The reward function considers:

Answer correctness: Evaluated by LLM-as-a-Judge comparing the agent's answer with the ground truth
Source correctness: Whether the agent cited the correct email message IDs
Efficiency: Bonus rewards for finding/reading the correct email and taking fewer turns

See main.py and email_search_agent.py for implementation details.

How to Run

Prerequisites

At least 4 NVIDIA GPUs with CUDA 12.8 or newer
- Note: For the 30B Judge model, you need to use a GPU with at least 4080 memory; you can also run the model on multiple GPUs by using tensor_parallel_size > 1 to reduce the memory usage (by default, tensor_parallel_size=2).
Follow the Trinity-RFT installation guide to install the latest version from source code

Download the model checkpoint (example):

huggingface-cli download Qwen/Qwen3-4B-Instruct-2507
huggingface-cli download Qwen/Qwen3-30B-A3B-Instruct-2507 # judge model

Configuration

Adjust the configuration file (config.yaml) based on your hardware. Key configuration sections include:

TunerModelConfig: Set model_path to your model checkpoint path
AlgorithmConfig: Configure RL algorithm parameters (e.g., multi_step_grpo, learning rate, policy loss function)
DatasetConfig: The dataset path is specified in main.py when creating the DatasetConfig object
Auxiliary Models: Configure judge model settings for LLM-as-a-Judge

For full configuration details, see Trinity-RFT Configuration Guide.

Start-Up Commands

Prepare the dataset:

python prepare_data.py
export DEFAULT_EMAIL_DB_PATH=/path/to/enron_emails_dataset/data/enron_emails.db

Set up a Ray cluster:
```
ray start --head
```
Run the training script:
```
python main.py
```

Experimental Results

Quantitative Results

The training results show improvements in agent performance over training iterations. Key metrics include:

Train reward: The average reward on training samples increases as the agent learns better strategies
Rollout accuracy: The average accuracy on rollout samples increases as the agent learns better strategies

Concrete Example

An example of the agent's behavior is shown below:

Query: "What do the color codes mean in the curve assessment?"

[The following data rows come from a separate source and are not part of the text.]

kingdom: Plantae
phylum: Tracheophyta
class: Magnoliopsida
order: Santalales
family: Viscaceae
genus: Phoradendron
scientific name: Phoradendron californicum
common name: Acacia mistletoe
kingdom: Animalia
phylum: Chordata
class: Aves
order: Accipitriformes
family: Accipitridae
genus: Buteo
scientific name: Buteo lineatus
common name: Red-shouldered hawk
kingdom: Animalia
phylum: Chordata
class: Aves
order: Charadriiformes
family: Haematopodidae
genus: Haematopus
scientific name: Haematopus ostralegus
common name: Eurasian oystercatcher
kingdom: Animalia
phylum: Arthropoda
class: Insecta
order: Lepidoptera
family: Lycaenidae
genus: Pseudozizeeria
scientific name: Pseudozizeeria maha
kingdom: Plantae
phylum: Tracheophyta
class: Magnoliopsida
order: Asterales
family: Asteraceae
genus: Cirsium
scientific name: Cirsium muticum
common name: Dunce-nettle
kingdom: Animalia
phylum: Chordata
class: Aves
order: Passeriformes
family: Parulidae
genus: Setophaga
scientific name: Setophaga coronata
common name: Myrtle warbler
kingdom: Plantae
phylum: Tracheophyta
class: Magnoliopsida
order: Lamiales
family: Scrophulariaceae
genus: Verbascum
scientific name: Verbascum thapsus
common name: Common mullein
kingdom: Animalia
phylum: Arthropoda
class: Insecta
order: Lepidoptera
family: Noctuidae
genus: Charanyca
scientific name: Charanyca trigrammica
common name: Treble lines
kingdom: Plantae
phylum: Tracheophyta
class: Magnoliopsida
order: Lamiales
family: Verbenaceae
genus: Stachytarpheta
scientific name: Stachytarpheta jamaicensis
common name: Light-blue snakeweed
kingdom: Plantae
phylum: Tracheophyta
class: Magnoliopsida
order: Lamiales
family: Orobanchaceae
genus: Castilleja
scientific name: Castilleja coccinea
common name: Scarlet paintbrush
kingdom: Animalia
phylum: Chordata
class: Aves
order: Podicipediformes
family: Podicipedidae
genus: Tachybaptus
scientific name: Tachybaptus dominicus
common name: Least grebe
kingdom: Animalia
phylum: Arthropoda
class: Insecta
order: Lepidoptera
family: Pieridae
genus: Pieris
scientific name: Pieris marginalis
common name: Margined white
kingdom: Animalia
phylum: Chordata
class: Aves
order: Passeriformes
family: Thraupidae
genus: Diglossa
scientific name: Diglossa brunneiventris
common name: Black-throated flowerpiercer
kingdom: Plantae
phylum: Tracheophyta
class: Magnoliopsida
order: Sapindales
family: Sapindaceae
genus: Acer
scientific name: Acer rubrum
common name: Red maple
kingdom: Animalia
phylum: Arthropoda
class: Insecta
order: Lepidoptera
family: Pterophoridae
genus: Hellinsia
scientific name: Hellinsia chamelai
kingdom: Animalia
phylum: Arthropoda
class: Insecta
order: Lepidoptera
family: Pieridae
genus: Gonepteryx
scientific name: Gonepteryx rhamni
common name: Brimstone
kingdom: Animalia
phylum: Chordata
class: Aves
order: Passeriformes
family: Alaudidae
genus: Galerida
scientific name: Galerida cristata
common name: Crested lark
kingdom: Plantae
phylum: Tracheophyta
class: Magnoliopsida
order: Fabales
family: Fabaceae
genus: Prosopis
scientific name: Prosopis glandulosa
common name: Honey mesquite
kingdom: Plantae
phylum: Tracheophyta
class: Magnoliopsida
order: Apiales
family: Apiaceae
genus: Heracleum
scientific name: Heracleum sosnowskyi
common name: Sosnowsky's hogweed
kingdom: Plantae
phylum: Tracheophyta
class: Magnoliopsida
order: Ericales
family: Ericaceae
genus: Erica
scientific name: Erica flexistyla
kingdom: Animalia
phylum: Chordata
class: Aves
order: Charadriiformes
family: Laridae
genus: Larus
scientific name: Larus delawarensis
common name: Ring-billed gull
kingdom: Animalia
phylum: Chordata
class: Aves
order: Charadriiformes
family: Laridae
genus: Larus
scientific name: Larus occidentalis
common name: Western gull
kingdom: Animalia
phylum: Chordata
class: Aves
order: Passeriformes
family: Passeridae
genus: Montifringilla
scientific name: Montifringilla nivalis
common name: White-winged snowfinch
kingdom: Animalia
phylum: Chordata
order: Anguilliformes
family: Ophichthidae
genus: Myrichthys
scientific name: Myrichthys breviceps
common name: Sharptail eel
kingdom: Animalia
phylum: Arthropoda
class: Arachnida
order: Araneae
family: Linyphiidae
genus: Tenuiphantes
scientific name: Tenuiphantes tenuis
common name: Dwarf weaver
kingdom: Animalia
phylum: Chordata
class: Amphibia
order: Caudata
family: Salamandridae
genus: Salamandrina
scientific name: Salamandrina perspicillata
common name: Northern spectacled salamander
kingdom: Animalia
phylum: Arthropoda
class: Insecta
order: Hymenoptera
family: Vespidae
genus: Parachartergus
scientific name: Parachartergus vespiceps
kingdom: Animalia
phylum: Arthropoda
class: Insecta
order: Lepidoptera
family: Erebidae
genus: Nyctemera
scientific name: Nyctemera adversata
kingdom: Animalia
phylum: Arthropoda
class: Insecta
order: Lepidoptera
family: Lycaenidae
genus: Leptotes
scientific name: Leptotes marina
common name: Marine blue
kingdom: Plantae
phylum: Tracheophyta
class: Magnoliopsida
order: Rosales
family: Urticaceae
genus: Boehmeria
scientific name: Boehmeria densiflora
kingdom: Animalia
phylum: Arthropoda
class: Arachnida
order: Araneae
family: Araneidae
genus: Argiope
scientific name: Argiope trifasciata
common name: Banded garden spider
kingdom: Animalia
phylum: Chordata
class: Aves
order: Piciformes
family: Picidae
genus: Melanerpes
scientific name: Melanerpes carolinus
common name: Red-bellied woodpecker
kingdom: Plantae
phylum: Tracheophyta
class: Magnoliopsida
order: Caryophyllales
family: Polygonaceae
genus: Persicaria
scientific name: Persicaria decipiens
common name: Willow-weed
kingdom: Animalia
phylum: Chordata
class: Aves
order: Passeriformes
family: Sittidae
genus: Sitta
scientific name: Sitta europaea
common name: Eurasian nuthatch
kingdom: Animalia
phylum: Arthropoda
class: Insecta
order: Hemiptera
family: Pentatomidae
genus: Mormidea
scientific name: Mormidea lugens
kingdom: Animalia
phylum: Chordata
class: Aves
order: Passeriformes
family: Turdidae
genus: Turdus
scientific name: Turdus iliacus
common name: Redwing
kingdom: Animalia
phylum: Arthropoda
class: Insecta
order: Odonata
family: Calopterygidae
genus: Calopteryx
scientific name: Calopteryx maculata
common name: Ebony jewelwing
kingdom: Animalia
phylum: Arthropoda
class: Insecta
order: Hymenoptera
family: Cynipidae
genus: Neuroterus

We show the last several turns of agent responses:

The agent performs multiple search attempts to find relevant emails. After some unsuccessful searches, the agent tries:

Tool call:

{
  "type": "tool_use",
  "name": "search_emails",
  "input": {
    "inbox_address": "steven.kean@enron.com",
    "query_date": "2001-04-03",
    "keywords": ["curve", "assessment"]
  }
}

Tool result:

{
  "type": "tool_result",
  "name": "search_emails",
  "output": [
    {
      "message_id": "<2654330.1075846153519.JavaMail.evans@thyme>",
      "snippet": "... curves and Senior Management as necessary.\\n\\n<b>Curve Assessment</b>\\n Green: \\n  - curve is reasonable\\n  - small P&L ..."
    },
    {
      "message_id": "<12499967.1075846153495.JavaMail.evans@thyme>",
      "snippet": "... curves and Senior Management as necessary.\\n\\n<b>Curve Assessment</b>\\n Green: \\n  - curve is reasonable\\n  - small P&L ..."
    }
  ]
}

After finding relevant emails, the agent uses read_email tool to read the full content of both emails:

Tool call:

{
  "type": "tool_use",
  "name": "read_email",
  "input": {
    "message_id": "<2654330.1075846153519.JavaMail.evans@thyme>"
  }
}

Tool call:

{
  "type": "tool_use",
  "name": "read_email",
  "input": {
    "message_id": "<12499967.1075846153495.JavaMail.evans@thyme>"
  }
}

After reading the emails, the agent generates the final structured response:

Tool call:

{
  "type": "tool_use",
  "name": "generate_response",
  "input": {
    "answer": "In the curve assessment, the color codes are used as follows:\n- Green: The curve is considered reasonable, and the P&L (profit and loss) is small.",
    "sources": [
      "<2654330.1075846153519.JavaMail.evans@thyme>",
      "<12499967.1075846153495.JavaMail.evans@thyme>"
    ]
  }
}

The judge evaluates the answer as correct based on the ground truth.